Такие бедные, что хоть плачь, — даже дети говорят об этом!
Потрясешь — и зазвенит
Родственники же наши, чьи голоса доносились из-за перегородки, стали незаметно богатеть. Очень незаметно, знаете ли, но по голосам это слышалось: раньше у них были тихие и робкие голоса, теперь же в них словно бы обозначился призвук металла и что-то зазвенело, как звенят медные деньги в сложенных коробочкой ладонях. Сложишь, потрясешь — и зазвенит. Таинственно, невнятно, глуховато. Вот так же и в голосах — звенело, и началось это после того, как родственники перестали собирать крыжовник по горсточке, смородину по кружке и клубнику по тарелке. И произошло это в ту пору, когда годы таких горсточек, кружек и тарелок — пятидесятые годы — сменились шестидесятыми. Сменились годы, а значит, и собирать можно было больше — ведрами и тазами. Для этого родственники вскопали новые грядки под клубнику, удлинили ряды смородины и крыжовника, а для огурцов и помидоров возвели застекленный парник. Потому-то и зазвенело сначала в ладонях, а потом и в голосах, и бывшие бедные родственники вдруг стали богатыми.

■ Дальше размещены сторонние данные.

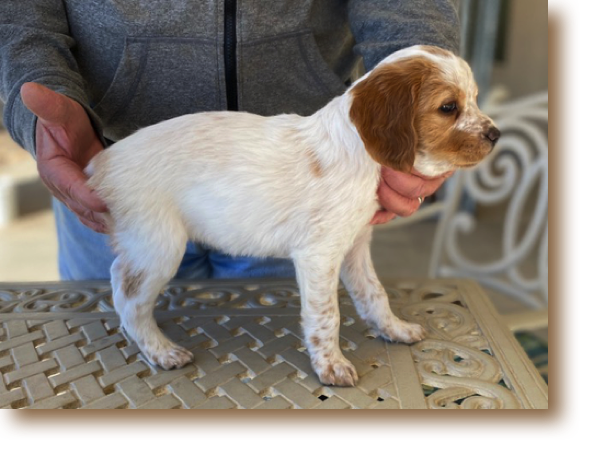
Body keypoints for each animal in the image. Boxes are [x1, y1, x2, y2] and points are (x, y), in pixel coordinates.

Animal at [85, 45, 498, 384]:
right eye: (448, 107)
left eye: (475, 99)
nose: (495, 134)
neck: (359, 153)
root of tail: (104, 161)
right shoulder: (319, 255)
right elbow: (327, 314)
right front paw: (331, 366)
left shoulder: (356, 244)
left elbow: (374, 293)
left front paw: (393, 329)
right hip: (160, 244)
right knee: (128, 296)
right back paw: (161, 350)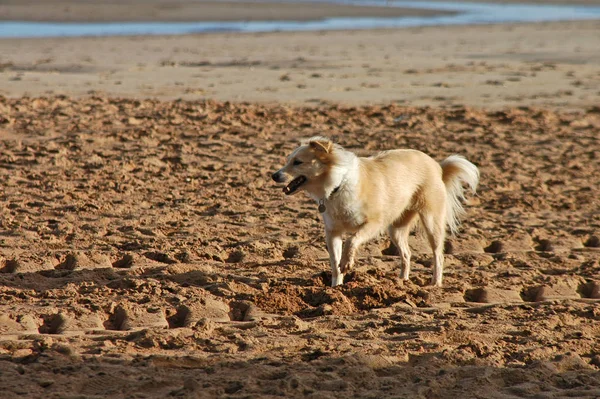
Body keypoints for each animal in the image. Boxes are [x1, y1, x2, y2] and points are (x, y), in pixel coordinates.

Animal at [272, 137, 478, 288]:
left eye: (297, 162)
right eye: (288, 161)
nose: (274, 175)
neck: (338, 185)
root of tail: (437, 166)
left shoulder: (373, 224)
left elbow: (351, 240)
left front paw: (347, 263)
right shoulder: (332, 232)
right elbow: (334, 262)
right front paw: (336, 287)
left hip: (430, 221)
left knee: (438, 254)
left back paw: (435, 283)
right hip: (396, 229)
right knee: (407, 254)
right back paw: (402, 281)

Мы же, и не бедневшие, и не богатевшие, оказались среди бедных, как, будто именно здесь нам и место. Оказались, хотя и нам хотелось разбогатеть, и мы могли бы вскопать, удлинить, застеклить. Могли бы, но что-то удерживало, что-то не позволяло — некая досадная помеха, некое стеснение в груди, обручем сжимавшее легкие и не дававшее глубоко вздохнуть. Вот, казалось бы, и вздохнул, набрал полную грудь воздуха, а до конца все равно не получается — недобираешь частичку. Так же и мы, берясь за молотки и лопаты, словно бы ждали, что нам скажут: «А ведь дедушка-то у вас был кулак!» Скажут, и нам снова придется подкоротиться, вытянуть вдоль туловища руки и уронить набок голову, как молчаливому плотнику, повесившемуся в уборной.
Родственникам же нашим повезло: их дедушки и бабушки не были кулаками, а, напротив, сами раскулачивали и ссылали. В те самые — именуемые тридцатыми — годы они, надев пролетарские косоворотки и повязав комсомольские косынки, ходили по деревне с лозунгом: геть куркуля! — и вывозили на телегах конфискованное имущество, тюки, узлы, сундуки и чемоданы. Поэтому внукам не надо было укорачиваться — они могли удлиняться. Удлиняться даже за счет нашей половинки: наша-то все равно пустовала.
И вот однажды родственники, словно по ошибке, посадили тюльпаны у нас на клумбе, поставили шкаф и зеркало у нас в комнате и вынесли диванчик с овальной спинкой к нам на террасу. Мать и отец так растерялись, что не смогли ничего сказать: «Собственно, почему?..» — «Ах, у вас здесь так просторно, а у нас такая теснота!» — посетовали родственники. Мать и отец попытались им напомнить, что когда-то именно мы заплатили большую часть суммы за постройку дачи, но они ответили, что те годы давно прошли и наша большая часть постепенно превратилась в меньшую. Превратилась так же, как превращается в приземистую коротышку пожарная каланча, окруженная высокими, многоэтажными башнями.
Нельзя… нельзя… нельзя…
Одним словом, диванчик остался стоять на террасе, и всякий раз, когда я на него забирался, мать мне говорила: «Нельзя. Испачкаешь. Это чужое». То же самое повторялось, когда я украдкой заглядывал в шкаф, надеясь обнаружить там что-нибудь сладкое, коробку с пастилой, бумажный кулек с мармеладом, купленным в пристанционной палатке, — посыпанными сахаром лимонными дольками. Да, заглядывал в шкаф или рисовал пальцем на пыльном зеркале. «Это чужое. Нельзя. Сколько раз тебе повторять!» — сокрушенно вздыхала мать, плотно закрывая передо мной дверцы шкафа и отнимая мои руки от зеркала. И когда рвал цветы — не тюльпаны, а пробивавшиеся рядом васильки и колокольчики, — то же самое. И когда не рвал, а просто ловил бабочек на клумбе: «Нельзя… нельзя… нельзя…» — «Почему же нельзя?! Ведь раньше было можно!» — с обидой спрашивал я мать, внушая ей, что заключенное между раньше и теперь время — недостаточный повод для такой несправедливости. Мать ничего не произносила в ответ, хотя улыбка на ее лице означала, что она признает мою правоту и даже готова со мной согласиться, но — сделать ничего не может. Может только вздохнуть и виновато развести руками: мало ли что было раньше! Ты уж не обижайся, дружок!